Task directions. Would you transcribe the whole listing exactly and drop its images?

+++ Recorded data

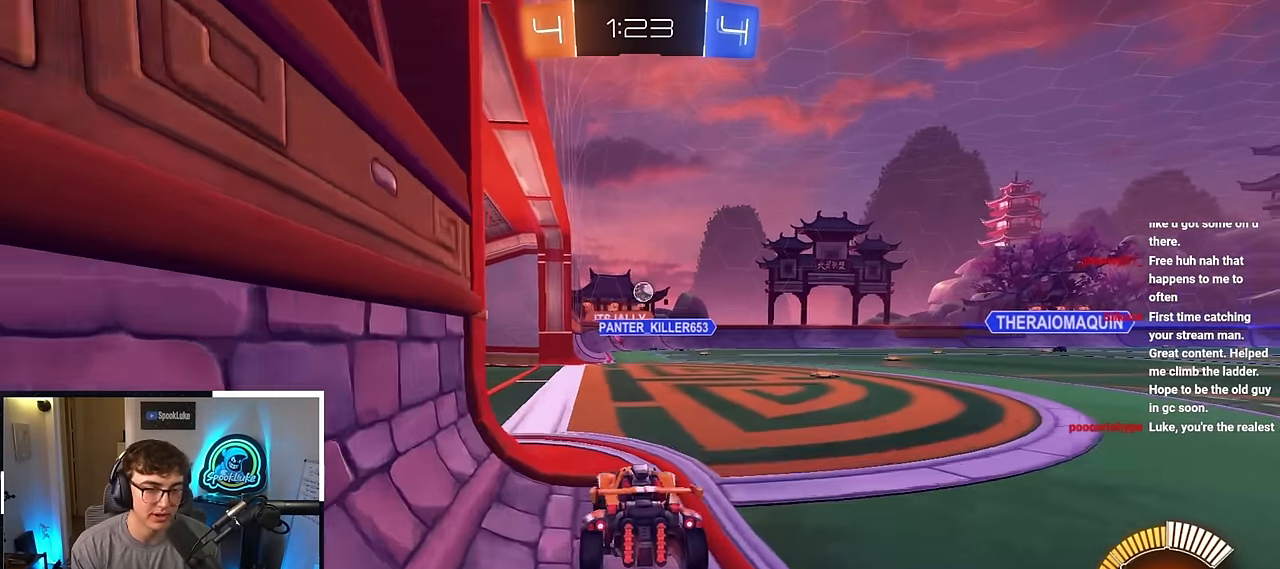
{"buttons": [], "left_stick": "up", "right_stick": "center", "events": [[17, "left_stick", "center"], [150, "left_stick", "up-left"], [283, "left_stick", "up"]]}
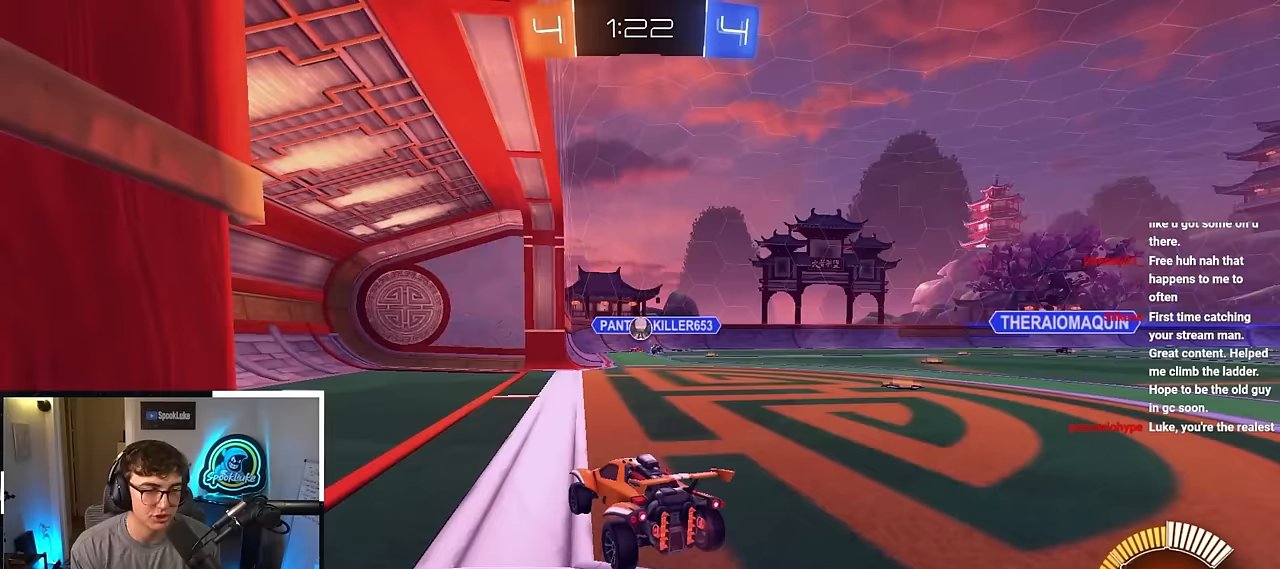
{"buttons": [], "left_stick": "center", "right_stick": "center", "events": [[167, "left_stick", "center"], [233, "left_stick", "up-right"], [417, "left_stick", "center"]]}
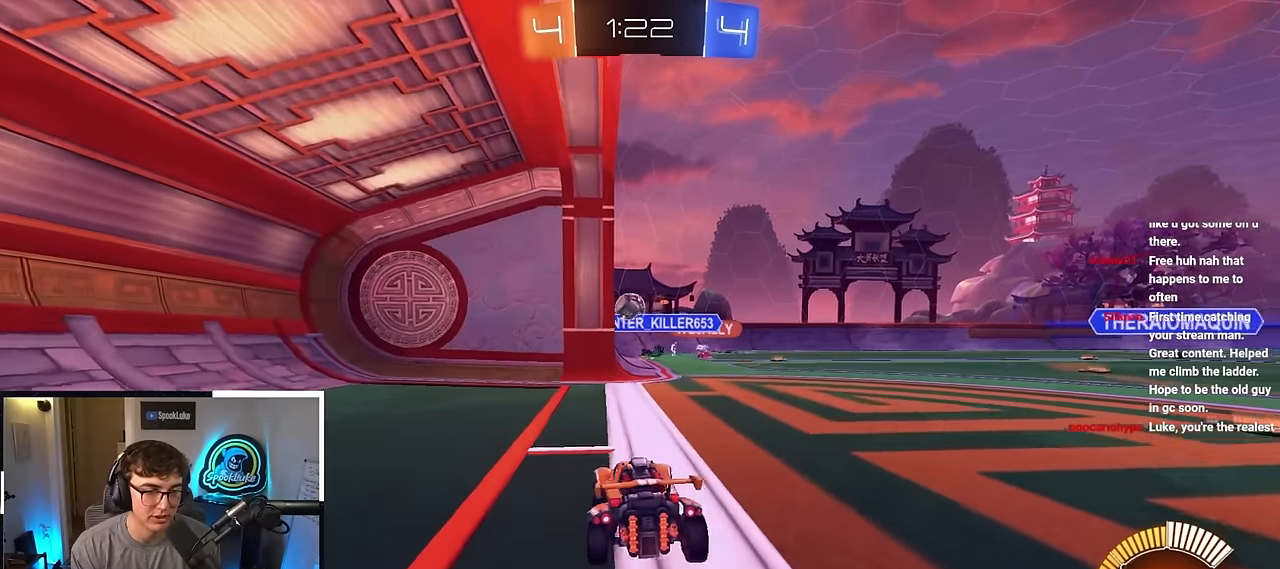
{"buttons": ["L2"], "left_stick": "up", "right_stick": "center", "events": [[33, "left_stick", "down-right"], [200, "left_stick", "up-right"], [383, "L2", "down"], [400, "left_stick", "up"]]}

++++++

Response box.
{"buttons": [], "left_stick": "up", "right_stick": "center", "events": [[17, "left_stick", "center"], [150, "left_stick", "up-left"], [283, "left_stick", "up"]]}
{"buttons": [], "left_stick": "center", "right_stick": "center", "events": [[167, "left_stick", "center"], [233, "left_stick", "up-right"], [417, "left_stick", "center"]]}
{"buttons": ["L2"], "left_stick": "up", "right_stick": "center", "events": [[33, "left_stick", "down-right"], [200, "left_stick", "up-right"], [383, "L2", "down"], [400, "left_stick", "up"]]}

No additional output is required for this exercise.